This book explores the ideas and work of five women: Selma James, Mariarosa Dalla Costa, Silvia Federici, Wilmette Brown, and Margaret Prescod. Admittedly, by choosing this format, I contradict a feminist principle held dear by many members of this movement: that political ideas are the products not of individual “geniuses,” but of collective action and struggle. It’s true that none of these women worked in isolation, and I hope that this book offers a glimpse of what is possible when women work together across various boundaries, devoting their effort and imagination to a common purpose. At the same time, Wages for Housework is not monolithic. I chose to write about these five women because each of them contributed something intellectually distinct and formative to Wages for Housework as a feminist political tradition.

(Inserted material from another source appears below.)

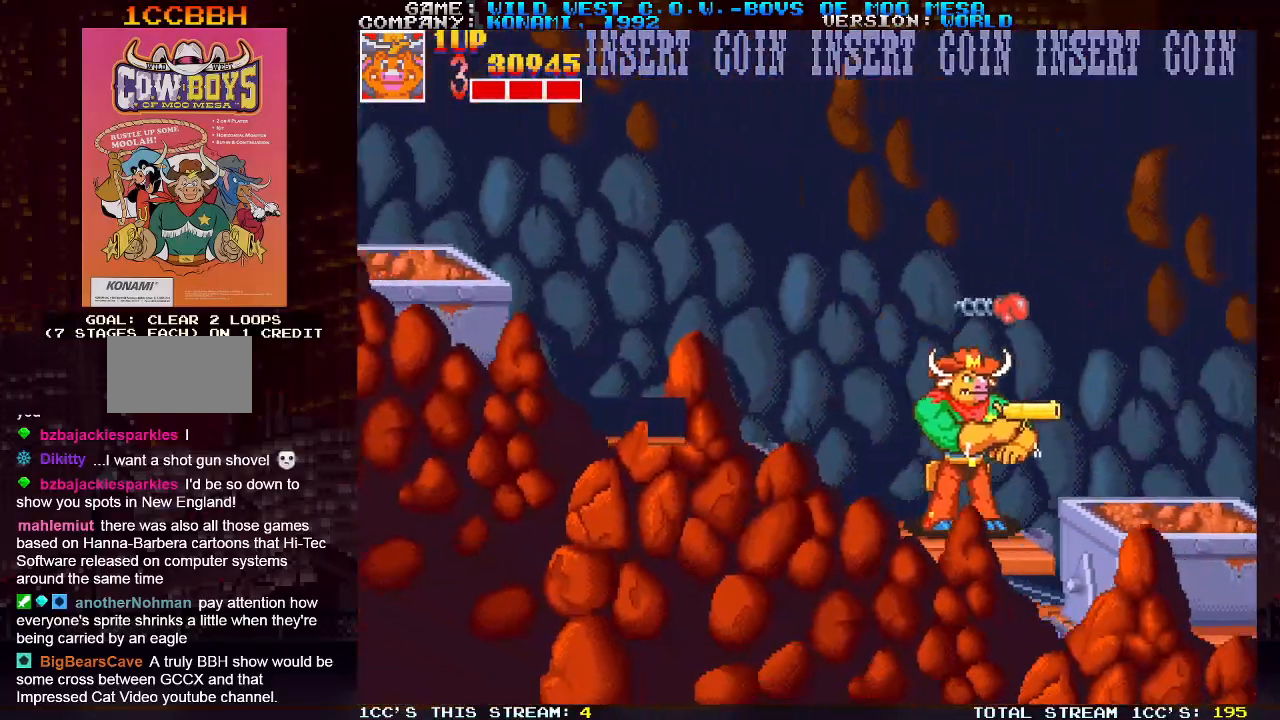
{"buttons": [], "left_stick": "center", "events": [[100, "TRIANGLE", "down"], [233, "TRIANGLE", "up"], [350, "left_stick", "left"], [467, "left_stick", "center"]]}
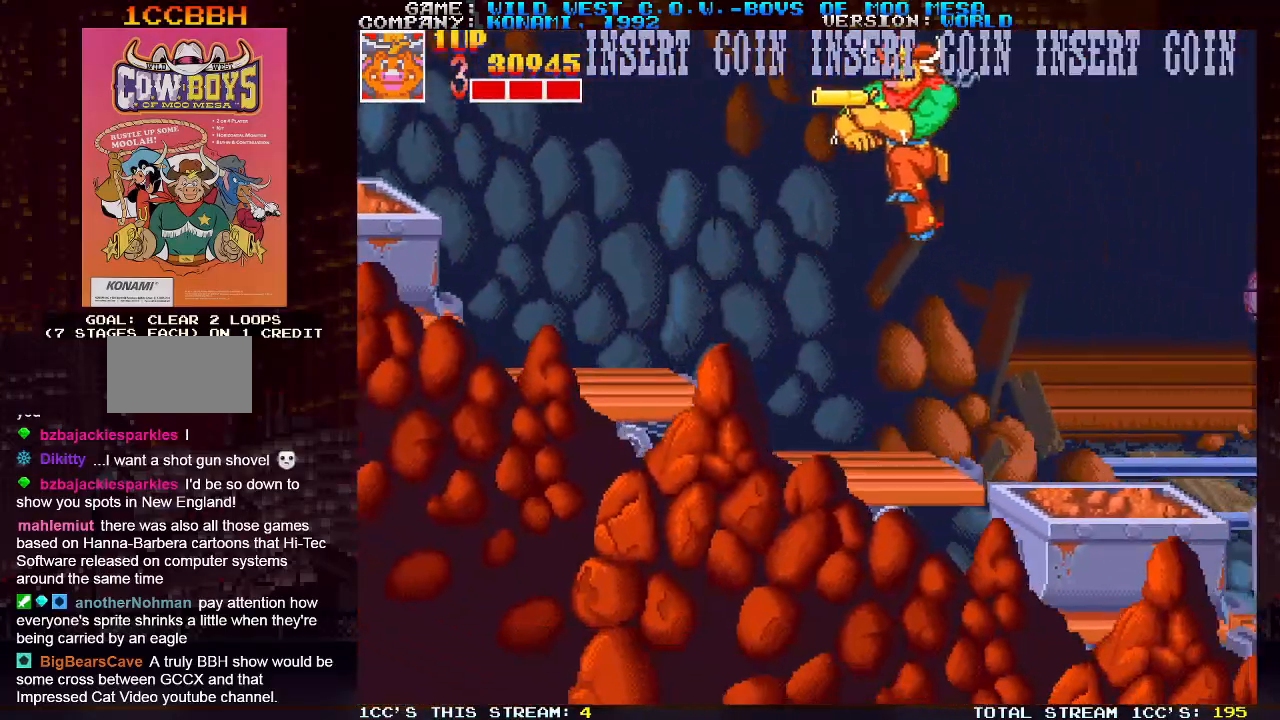
{"buttons": ["SQUARE"], "left_stick": "center", "events": [[83, "left_stick", "right"], [133, "left_stick", "down-right"], [167, "SQUARE", "down"], [217, "SQUARE", "up"], [283, "SQUARE", "down"], [317, "SQUARE", "up"], [367, "SQUARE", "down"], [383, "left_stick", "center"], [417, "SQUARE", "up"], [450, "SQUARE", "down"]]}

Selma James was in her 40s and had been involved in revolutionary politics for decades by the time the feminist movement of the 1970s arrived. As a child in 1930s radical Jewish Brooklyn, she was politicized by men like her father, who organized labor unions, but also by the neighborhood women like her mother, who staged rent strikes, protested rising food prices, and struggled with the painful experience of having to foster out their children in times of financial strain. As the wife and comrade of C. L. R. James, she spent her 20s and 30s witnessing and participating in working-class and anticolonial struggles in the US, UK, and Caribbean, all with her young son Sam in tow. A working-class housewife and mother, a selftaught Marxist, and a charismatic, provocative orator, James insisted that housewives were the key to working-class struggle. While the left fixated on the white male factory worker, in the kitchens of the world were millions of unwaged workers, waiting to be organized.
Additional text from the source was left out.